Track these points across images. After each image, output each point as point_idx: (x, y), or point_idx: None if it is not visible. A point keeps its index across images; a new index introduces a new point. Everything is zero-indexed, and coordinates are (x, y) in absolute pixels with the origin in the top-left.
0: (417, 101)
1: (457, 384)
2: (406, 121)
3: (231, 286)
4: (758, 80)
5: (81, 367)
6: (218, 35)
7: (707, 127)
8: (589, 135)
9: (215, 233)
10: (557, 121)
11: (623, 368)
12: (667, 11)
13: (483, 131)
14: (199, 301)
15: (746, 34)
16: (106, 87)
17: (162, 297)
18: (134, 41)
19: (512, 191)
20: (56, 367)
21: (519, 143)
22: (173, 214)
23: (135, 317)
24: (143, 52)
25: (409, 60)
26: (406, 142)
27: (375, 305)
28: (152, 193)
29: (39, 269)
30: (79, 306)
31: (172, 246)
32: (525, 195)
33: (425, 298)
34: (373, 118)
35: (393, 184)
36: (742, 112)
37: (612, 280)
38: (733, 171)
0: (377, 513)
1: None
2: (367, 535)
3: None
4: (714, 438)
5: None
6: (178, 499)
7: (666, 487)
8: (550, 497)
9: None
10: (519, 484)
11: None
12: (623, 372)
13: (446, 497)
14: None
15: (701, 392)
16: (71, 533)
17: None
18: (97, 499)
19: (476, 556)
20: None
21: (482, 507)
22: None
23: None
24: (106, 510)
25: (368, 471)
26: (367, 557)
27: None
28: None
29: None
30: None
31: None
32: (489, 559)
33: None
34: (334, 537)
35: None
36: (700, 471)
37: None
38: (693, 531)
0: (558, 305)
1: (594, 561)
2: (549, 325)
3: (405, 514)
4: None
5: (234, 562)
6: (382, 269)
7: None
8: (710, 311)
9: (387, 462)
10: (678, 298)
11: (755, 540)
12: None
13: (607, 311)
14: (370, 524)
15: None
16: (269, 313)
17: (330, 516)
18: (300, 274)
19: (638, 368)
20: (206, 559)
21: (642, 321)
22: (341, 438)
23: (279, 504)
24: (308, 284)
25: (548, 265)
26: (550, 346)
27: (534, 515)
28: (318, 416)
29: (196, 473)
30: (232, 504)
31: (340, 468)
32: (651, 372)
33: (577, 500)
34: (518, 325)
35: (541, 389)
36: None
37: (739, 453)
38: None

------------------------------------------------

■ **Short task**:
Please turn every line of the records above into a numbered list, leaving out any blank lines.

■ **Solved problem**:
1. Track these points across images. After each image, output each point as point_idx: (x, y), or point_idx: None if it is not visible. A point keeps its index across images; a new index introduces a new point. Everything is zero-indexed, and coordinates are (x, y) in absolute pixels with the origin in the top-left.
2. 0: (417, 101)
3. 1: (457, 384)
4. 2: (406, 121)
5. 3: (231, 286)
6. 4: (758, 80)
7. 5: (81, 367)
8. 6: (218, 35)
9. 7: (707, 127)
10. 8: (589, 135)
11. 9: (215, 233)
12. 10: (557, 121)
13. 11: (623, 368)
14. 12: (667, 11)
15. 13: (483, 131)
16. 14: (199, 301)
17. 15: (746, 34)
18. 16: (106, 87)
19. 17: (162, 297)
20. 18: (134, 41)
21. 19: (512, 191)
22. 20: (56, 367)
23. 21: (519, 143)
24. 22: (173, 214)
25. 23: (135, 317)
26. 24: (143, 52)
27. 25: (409, 60)
28. 26: (406, 142)
29. 27: (375, 305)
30. 28: (152, 193)
31. 29: (39, 269)
32. 30: (79, 306)
33. 31: (172, 246)
34. 32: (525, 195)
35. 33: (425, 298)
36. 34: (373, 118)
37. 35: (393, 184)
38. 36: (742, 112)
39. 37: (612, 280)
40. 38: (733, 171)
41. 0: (377, 513)
42. 1: None
43. 2: (367, 535)
44. 3: None
45. 4: (714, 438)
46. 5: None
47. 6: (178, 499)
48. 7: (666, 487)
49. 8: (550, 497)
50. 9: None
51. 10: (519, 484)
52. 11: None
53. 12: (623, 372)
54. 13: (446, 497)
55. 14: None
56. 15: (701, 392)
57. 16: (71, 533)
58. 17: None
59. 18: (97, 499)
60. 19: (476, 556)
61. 20: None
62. 21: (482, 507)
63. 22: None
64. 23: None
65. 24: (106, 510)
66. 25: (368, 471)
67. 26: (367, 557)
68. 27: None
69. 28: None
70. 29: None
71. 30: None
72. 31: None
73. 32: (489, 559)
74. 33: None
75. 34: (334, 537)
76. 35: None
77. 36: (700, 471)
78. 37: None
79. 38: (693, 531)
80. 0: (558, 305)
81. 1: (594, 561)
82. 2: (549, 325)
83. 3: (405, 514)
84. 4: None
85. 5: (234, 562)
86. 6: (382, 269)
87. 7: None
88. 8: (710, 311)
89. 9: (387, 462)
90. 10: (678, 298)
91. 11: (755, 540)
92. 12: None
93. 13: (607, 311)
94. 14: (370, 524)
95. 15: None
96. 16: (269, 313)
97. 17: (330, 516)
98. 18: (300, 274)
99. 19: (638, 368)
100. 20: (206, 559)
101. 21: (642, 321)
102. 22: (341, 438)
103. 23: (279, 504)
104. 24: (308, 284)
105. 25: (548, 265)
106. 26: (550, 346)
107. 27: (534, 515)
108. 28: (318, 416)
109. 29: (196, 473)
110. 30: (232, 504)
111. 31: (340, 468)
112. 32: (651, 372)
113. 33: (577, 500)
114. 34: (518, 325)
115. 35: (541, 389)
116. 36: None
117. 37: (739, 453)
118. 38: None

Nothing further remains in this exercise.